- **WHAT YOU ARE ASKED TO DO**: Omit every picture, then return each line of the data below exactly.

═════ DATA EXCERPT

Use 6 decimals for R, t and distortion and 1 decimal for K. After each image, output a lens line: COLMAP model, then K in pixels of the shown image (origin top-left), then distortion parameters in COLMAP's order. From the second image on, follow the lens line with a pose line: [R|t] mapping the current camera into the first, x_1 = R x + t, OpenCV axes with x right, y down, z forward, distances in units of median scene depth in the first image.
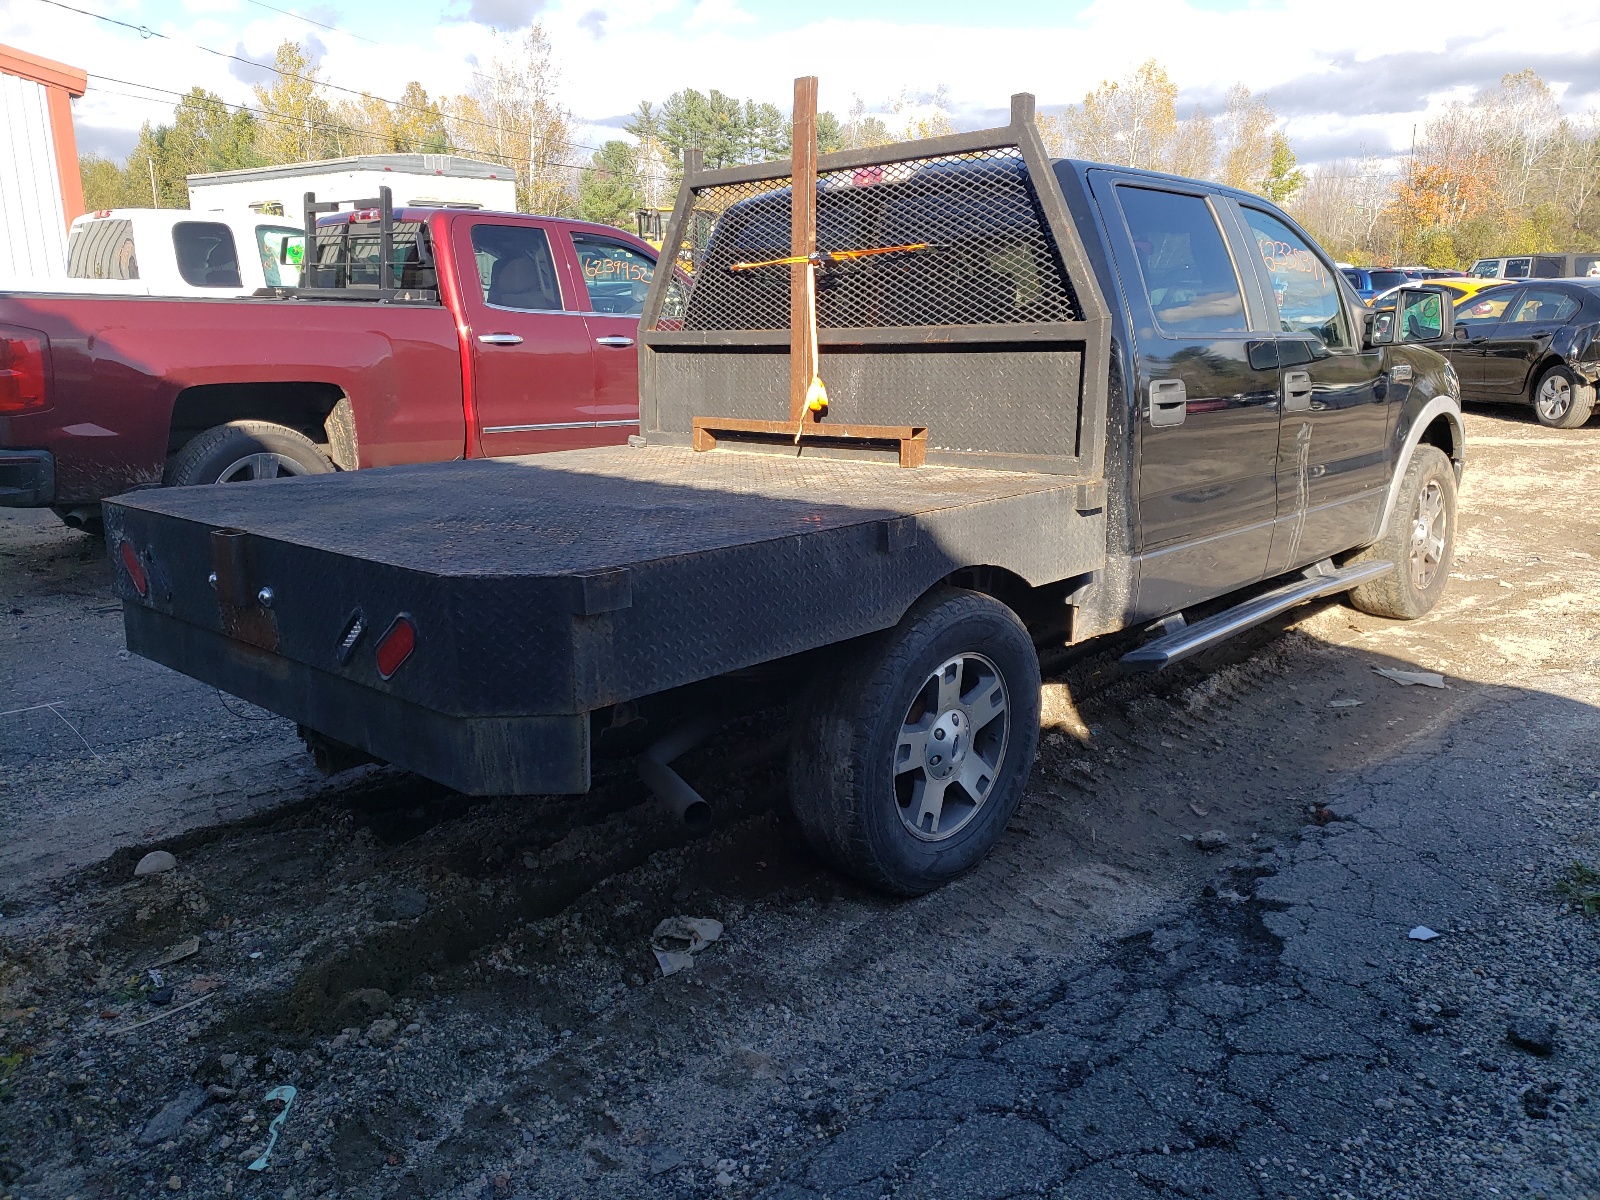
lens RADIAL K [[1214.9, 0, 800.0], [0, 1214.9, 600.0], [0, 0, 1]] dist [0.187959, -0.321721]
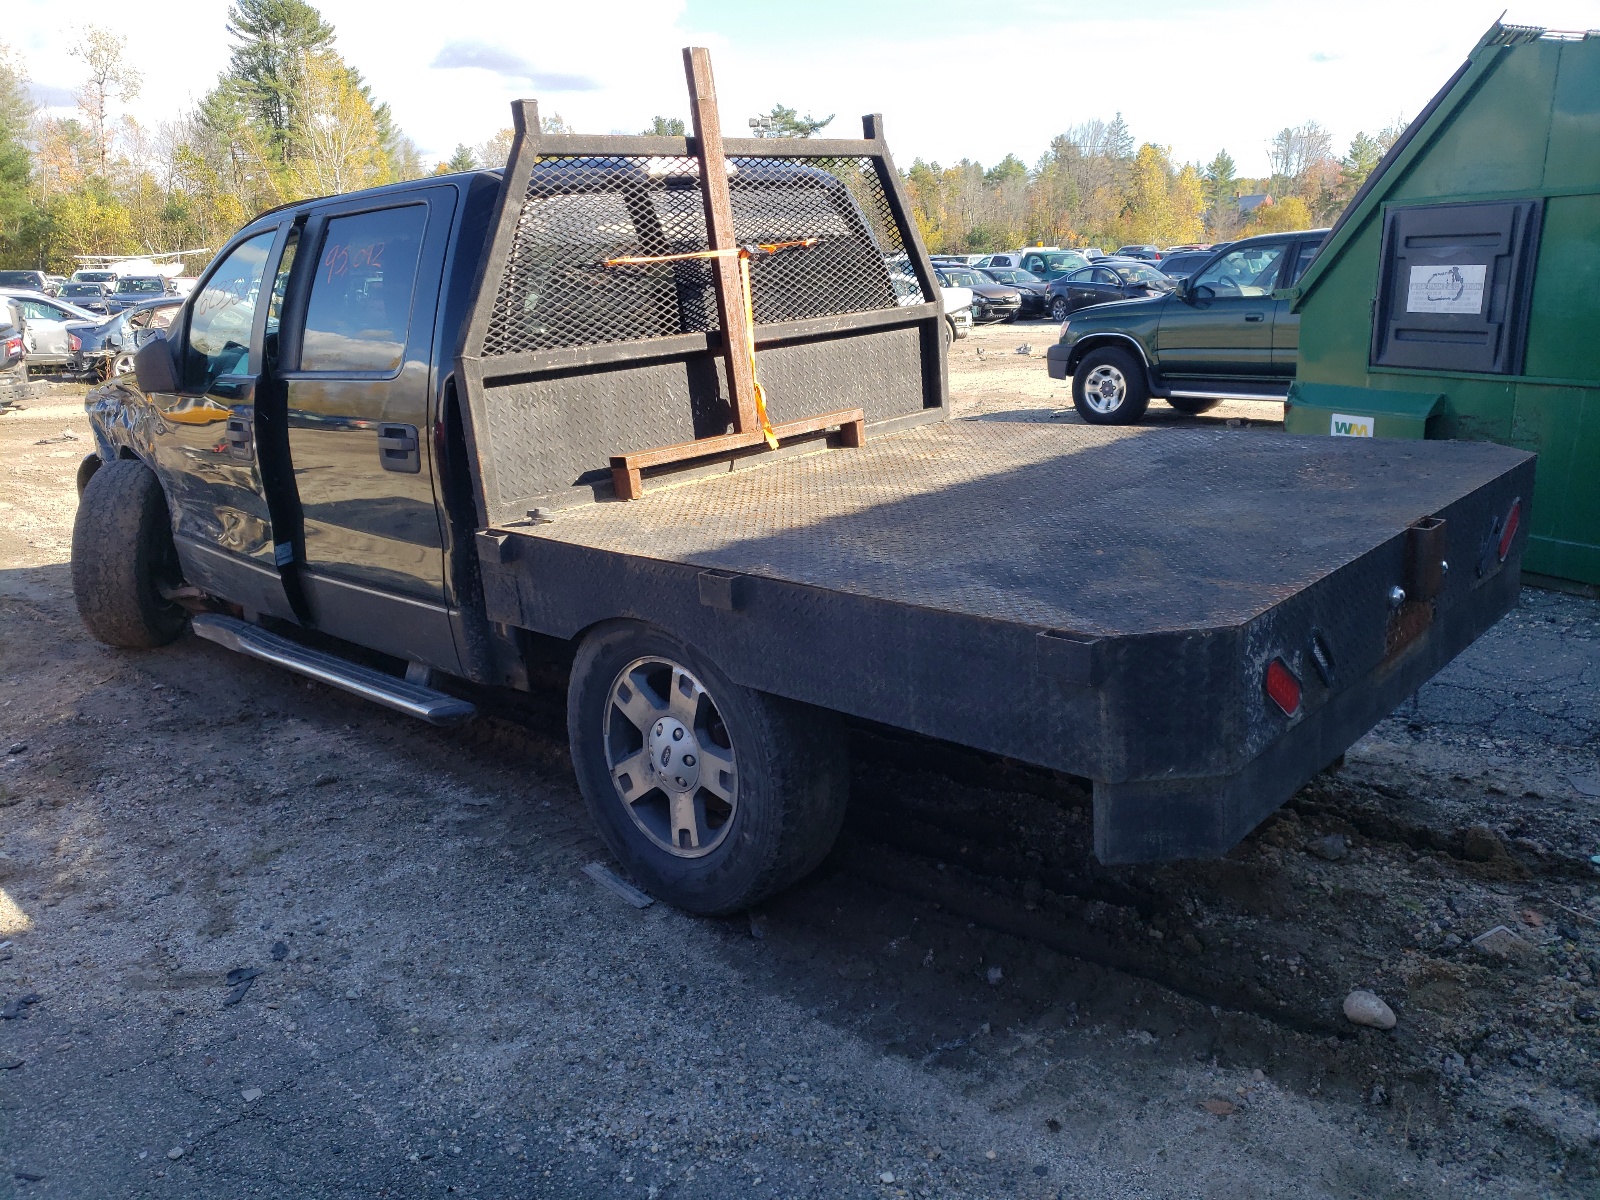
lens RADIAL K [[1214.9, 0, 800.0], [0, 1214.9, 600.0], [0, 0, 1]] dist [0.187959, -0.321721]
pose [[-0.017290, -0.255080, 0.966765, -0.910654], [0.282569, 0.926247, 0.249443, -0.240281], [-0.959091, 0.277491, 0.056064, 0.927322]]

══════════

- **ANSWER FOR THE TASK**:
Use 6 decimals for R, t and distortion and 1 decimal for K. After each image, output a lens line: COLMAP model, then K in pixels of the shown image (origin top-left), then distortion parameters in COLMAP's order. From the second image on, follow the lens line with a pose line: [R|t] mapping the current camera into the first, x_1 = R x + t, OpenCV axes with x right, y down, z forward, distances in units of median scene depth in the first image.
lens RADIAL K [[1214.9, 0, 800.0], [0, 1214.9, 600.0], [0, 0, 1]] dist [0.187959, -0.321721]
lens RADIAL K [[1214.9, 0, 800.0], [0, 1214.9, 600.0], [0, 0, 1]] dist [0.187959, -0.321721]
pose [[-0.017290, -0.255080, 0.966765, -0.910654], [0.282569, 0.926247, 0.249443, -0.240281], [-0.959091, 0.277491, 0.056064, 0.927322]]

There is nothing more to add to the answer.